This is an AWESOME AWESOME IDEA I love it!! Now I feel dumb for tossing out our old shoe organizer!
I used non breathable as it retained the moisture better . But have a go and experiment with what you can find and the children will be able to observe and learn . Good luck You may not get vast crops but is a good way of saving space and sparking an interest
Thanks so much! I had no idea what to do with the one sunny corner I have on my patio, and this is my answer! I couldn't drill into my patio wall, so I had to be really creative about how I hung the organizer. For those who can't mount a curtain rod or similar mounting hardware for any reason, I've found strap ties are strong enough to hold the weight of the plants and flexible enough to be bent into most requisite shapes.
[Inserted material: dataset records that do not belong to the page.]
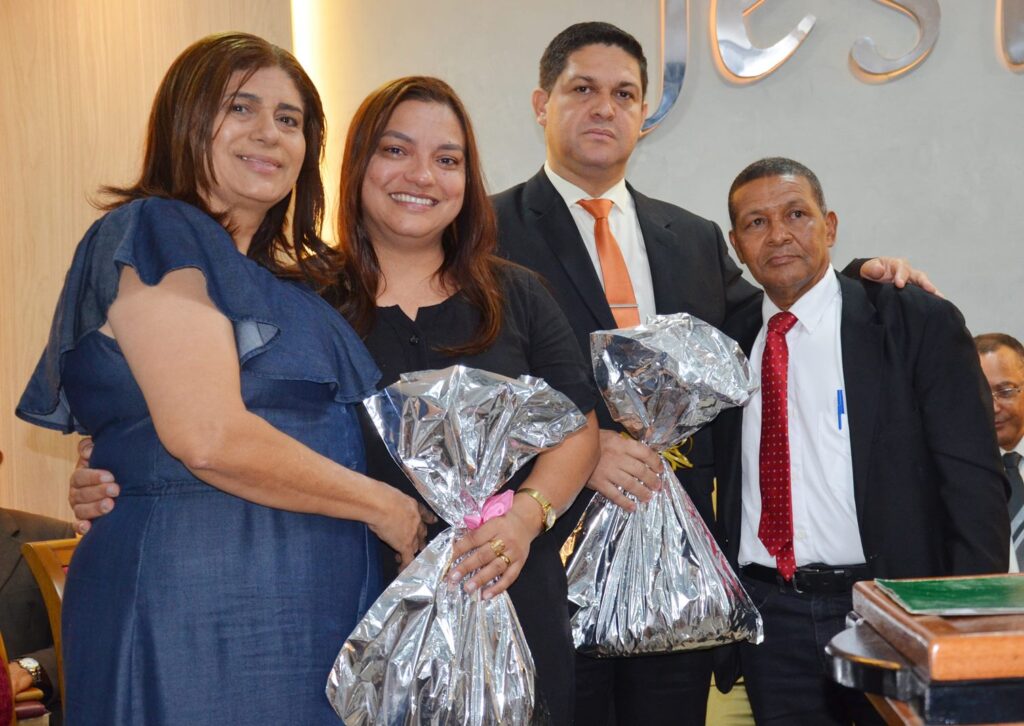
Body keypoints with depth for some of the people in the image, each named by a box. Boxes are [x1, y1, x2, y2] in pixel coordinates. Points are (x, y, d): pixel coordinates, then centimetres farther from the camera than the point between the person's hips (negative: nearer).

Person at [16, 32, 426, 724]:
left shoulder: (276, 279, 19)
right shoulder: (154, 233, -7)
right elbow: (209, 439, -19)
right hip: (199, 604, -8)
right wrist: (381, 504, -9)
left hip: (315, 609, 8)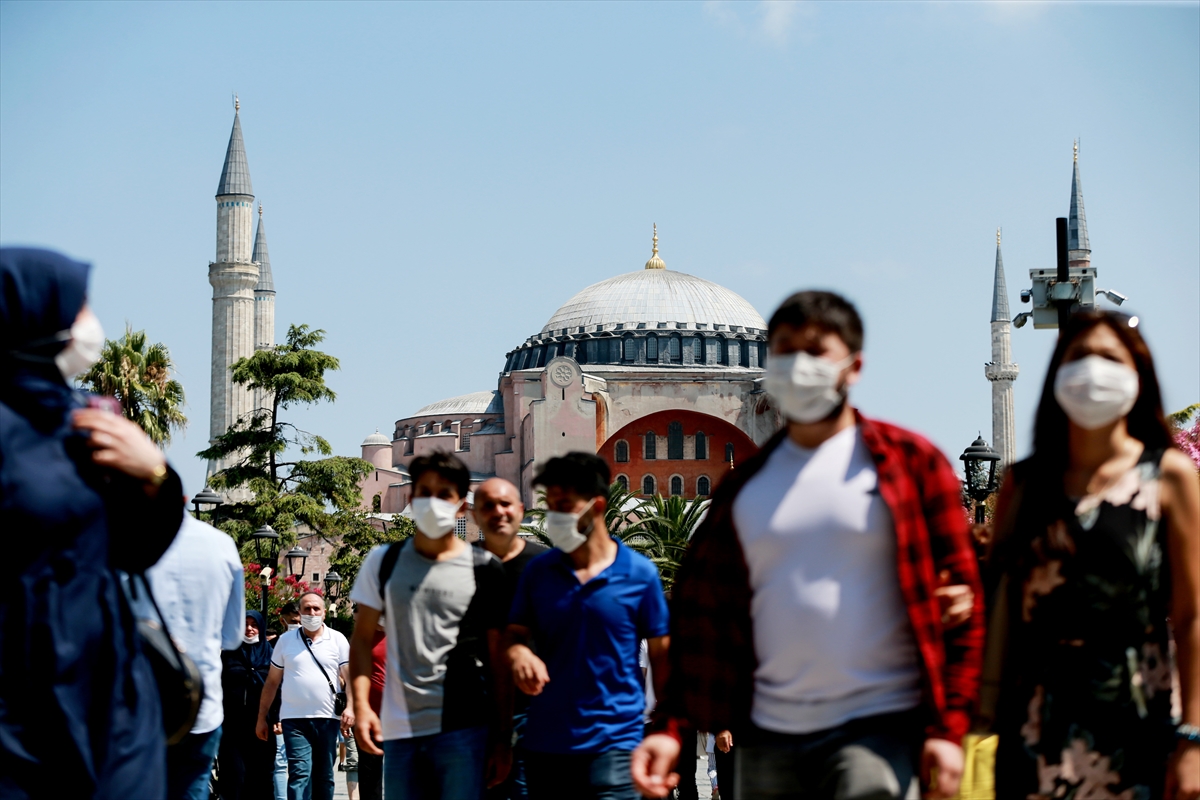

In september I'm moving from a house with a yard to an apartment. I'm trying to figure out if I could modify this to be an indoor project and get some green inside my new apartment.
Thanks!
Good luck
Thanks for the great idea!
I am struggling since I moved to a totally new climate than I am used to. Most of my life in a desert, new how to grow there, or in the Military, but now I am in a condo, small lanai (porch sort of) lots of shade in my area. I have one pocket of sun however the homeowners association is so terribly picky about these things, so I am pondering how to make them happy, yet provide vertical growing space for me.
I dont have much for tools, might have to borrow, however I was thinking of making a "homeowners association" read: pretty enough to make the people that have naught better to do than pick on people trying to add beauty in plants and vegi's happy. Perhaps a wooden variation of this? if I could find enough scrap wood, perhaps I can paint it with some "green" paint that wont leech into the plants, then hope that will work. Not simple, but I have no other solutions *sigh* Plenty of space in the shadow area of the lanai but the veggies wont care for that so much.
M
I think it will come in handy to cover the outside of my brick fireplace that warms up the house in the summer too much???
THANKS for the great ideal.. I've passed it on to several people!!!!